Description of Problem: I have observed that there is some resource that is allocated on a per-mount basis that is becomes a performance issue under high NFS I/O loads. The symptoms are that file operations to the individual mount slow noticably (4 seconds to run 'df' on the mount, stat() taking 2-5 seconds, etc) under load. Other mounts to the same NFS server still respond in a reasonable timeframe, even if they are simply a second mount of the same export. These symptoms lead me to believe that there is either a lock being held, or a linked list that is being walked linearly that fails to scale under a high number of NFS operations (1300-1800 NFS ops/sec, >20Mbytes/sec I/O). Were any NFS patches rolled into 2.4.18 that may address this? If not, has anyone been in touch with Trond about the current stability of his latest NFS patch sets?

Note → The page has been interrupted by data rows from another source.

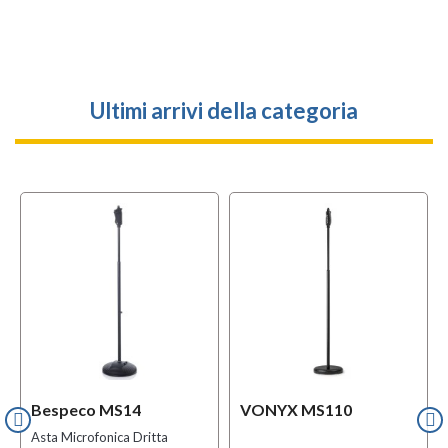
Ultimi arrivi della categoria
Bespeco MS14
VONYX MS110
Asta Microfonica Dritta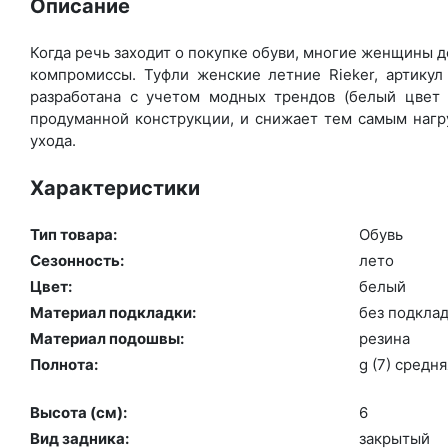
Описание
Когда речь заходит о покупке обуви, многие женщины де
компромиссы. Туфли женские летние Rieker, артикул
разработана с учетом модных трендов (бе­лый цвет 
продуманной конструкции, и снижает тем самым нагру
ухода.
Характеристики
Тип товара:
Обувь
Сезонность:
ле­то
Цвет:
бе­лый
Материал подкладки:
без подк­ла­
Материал подошвы:
ре­зина
Полнота:
g (7) сред­ня
Высота (cм):
6
Вид задника:
зак­ры­тый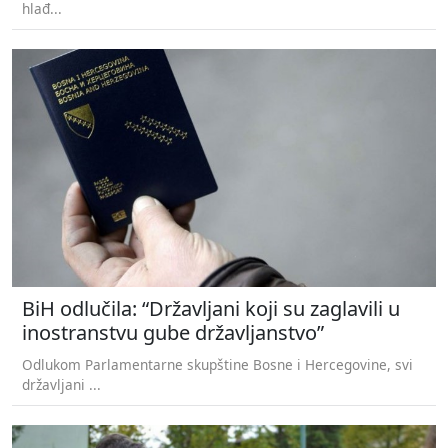
hlađ...
BiH odlučila: “Državljani koji su zaglavili u
inostranstvu gube državljanstvo”
Odlukom Parlamentarne skupštine Bosne i Hercegovine, svi
državljani ...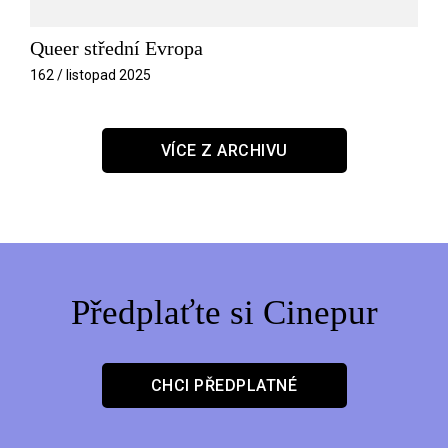
Queer střední Evropa
162 / listopad 2025
VÍCE Z ARCHIVU
Předplaťte si Cinepur
CHCI PŘEDPLATNÉ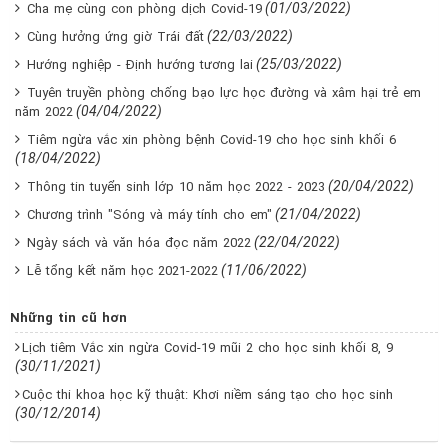
(01/03/2022)
Cha mẹ cùng con phòng dịch Covid-19
(22/03/2022)
Cùng hưởng ứng giờ Trái đất
(25/03/2022)
Hướng nghiệp - Định hướng tương lai
Tuyên truyền phòng chống bạo lực học đường và xâm hại trẻ em
(04/04/2022)
năm 2022
Tiêm ngừa vắc xin phòng bệnh Covid-19 cho học sinh khối 6
(18/04/2022)
(20/04/2022)
Thông tin tuyển sinh lớp 10 năm học 2022 - 2023
(21/04/2022)
Chương trình "Sóng và máy tính cho em"
(22/04/2022)
Ngày sách và văn hóa đọc năm 2022
(11/06/2022)
Lễ tổng kết năm học 2021-2022
Những tin cũ hơn
Lịch tiêm Vắc xin ngừa Covid-19 mũi 2 cho học sinh khối 8, 9
(30/11/2021)
Cuộc thi khoa học kỹ thuật: Khơi niềm sáng tạo cho học sinh
(30/12/2014)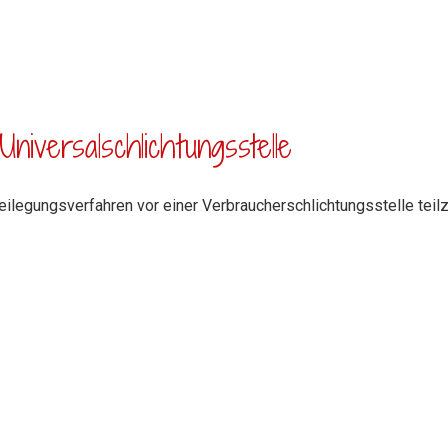
niversal­schlichtungs­stelle
itbeilegungsverfahren vor einer Verbraucherschlichtungsstelle tei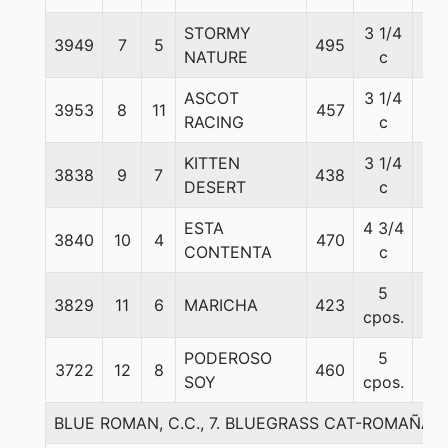
STORMY
3 1/4
3949
7
5
495
57
NATURE
c
ASCOT
3 1/4
3953
8
11
457
57
RACING
c
KITTEN
3 1/4
3838
9
7
438
57
DESERT
c
ESTA
4 3/4
3840
10
4
470
57
CONTENTA
c
5
3829
11
6
MARICHA
423
56
cpos.
PODEROSO
5
3722
12
8
460
57
SOY
cpos.
BLUE ROMAN, C.C., 7. BLUEGRASS CAT-ROMAÑA I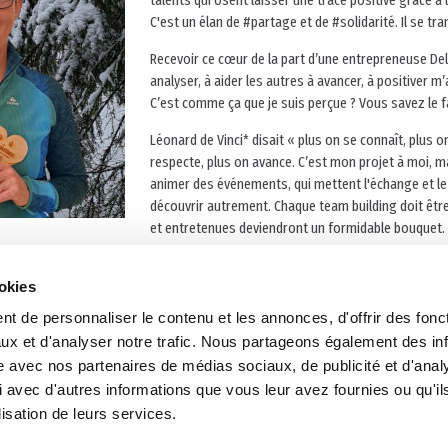
talents qui osent laisser une trace positive grâce à 
C'est un élan de #partage et de #solidarité. Il se t
Recevoir ce cœur de la part d’une entrepreneuse Delp
analyser, à aider les autres à avancer, à positiver m’
C’est comme ça que je suis perçue ? Vous savez le f
Léonard de Vinci* disait « plus on se connaît, plus o
respecte, plus on avance. C’est mon projet à moi, m
animer des événements, qui mettent l'échange et le
découvrir autrement. Chaque team building doit être
et entretenues deviendront un formidable bouquet.
ait une force de ses épreuves personnelles et contribue chaque jour à adoucir
ookies
t son association Les Kombatives, nouvellement lancée.
eneur qui a aussi un projet de cœur.
t de personnaliser le contenu et les annonces, d'offrir des fonct
tremen
ux et d'analyser notre trafic. Nous partageons également des in
site avec nos partenaires de médias sociaux, de publicité et d'anal
r ?
 avec d'autres informations que vous leur avez fournies ou qu'il
lisation de leurs services.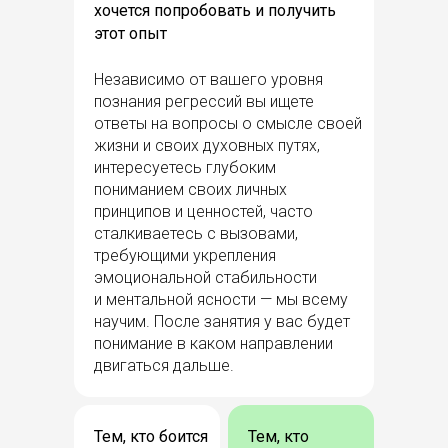
хочется попробовать и получить
этот опыт
Независимо от вашего уровня
познания регрессий вы ищете
ответы на вопросы о смысле своей
жизни и своих духовных путях,
интересуетесь глубоким
пониманием своих личных
принципов и ценностей, часто
сталкиваетесь с вызовами,
требующими укрепления
эмоциональной стабильности
и ментальной ясности — мы всему
научим. После занятия у вас будет
понимание в каком направлении
двигаться дальше.
Тем, кто боится
Тем, кто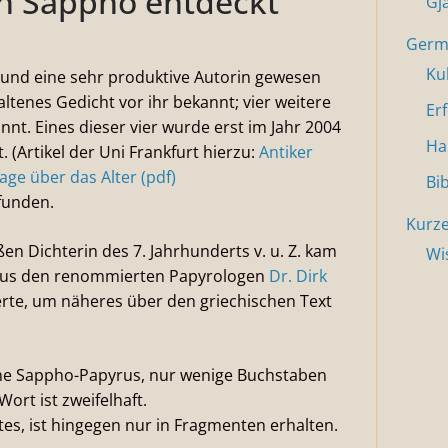
in Sappho entdeckt
Gj
Germa
Ku
 und eine sehr produktive Autorin gewesen
haltenes Gedicht vor ihr bekannt; vier weitere
Er
nt. Eines dieser vier wurde erst im Jahr 2004
Ha
 (Artikel der Uni Frankfurt hierzu:
Antiker
ge über das Alter (pdf)
Bi
funden.
Kurze
n Dichterin des 7. Jahrhunderts v. u. Z. kam
Wi
apyrus den renommierten Papyrologen
Dr. Dirk
erte, um näheres über den griechischen Text
tene Sappho-Papyrus, nur wenige Buchstaben
ort ist zweifelhaft.
es, ist hingegen nur in Fragmenten erhalten.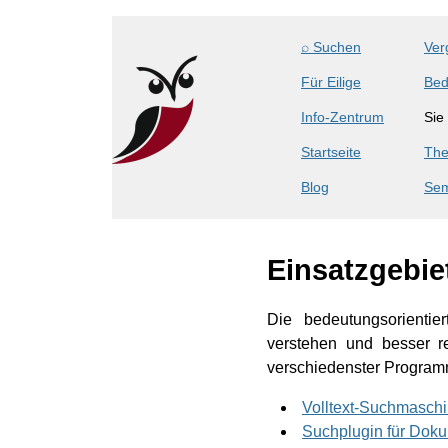
⌕ Suchen
Ver
Für Eilige
Bed
Info-Zentrum
Sie
Startseite
The
Blog
Sem
Einsatzgebie
Die bedeutungsorientie
verstehen und besser re
verschiedenster Programm
Volltext-Suchmasch
Suchplugin für Do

Version-Release number of selected component (if applicable): 2.4.9-31 and 2.4.9-34
I have also tested 2.4.18-5, and the maximum performance under that kernel is around 30Mb/s. The long waits for stat() and friends did not show up, but that could just be a result of the server not handling as much traffic because of the new upper performance limits in 2.4.18-5. I have also observed 2 of the 4 hosts that I have installed it on have had processes go into device wait and not recover, but new processes have no problems accessing the same NFS mount point. One of the hosts has 1G of RAM, the other host has 2G of RAM.
2.4.18-17.7.x still exhibits the same device wait behavior as 2.4.18-5 and 2.4.18-10 did.
How did you generate the "high NFS I/O loads"? How did you get these numbers (1300-1800 NFS ops/sec, >20Mbytes/sec I/O)?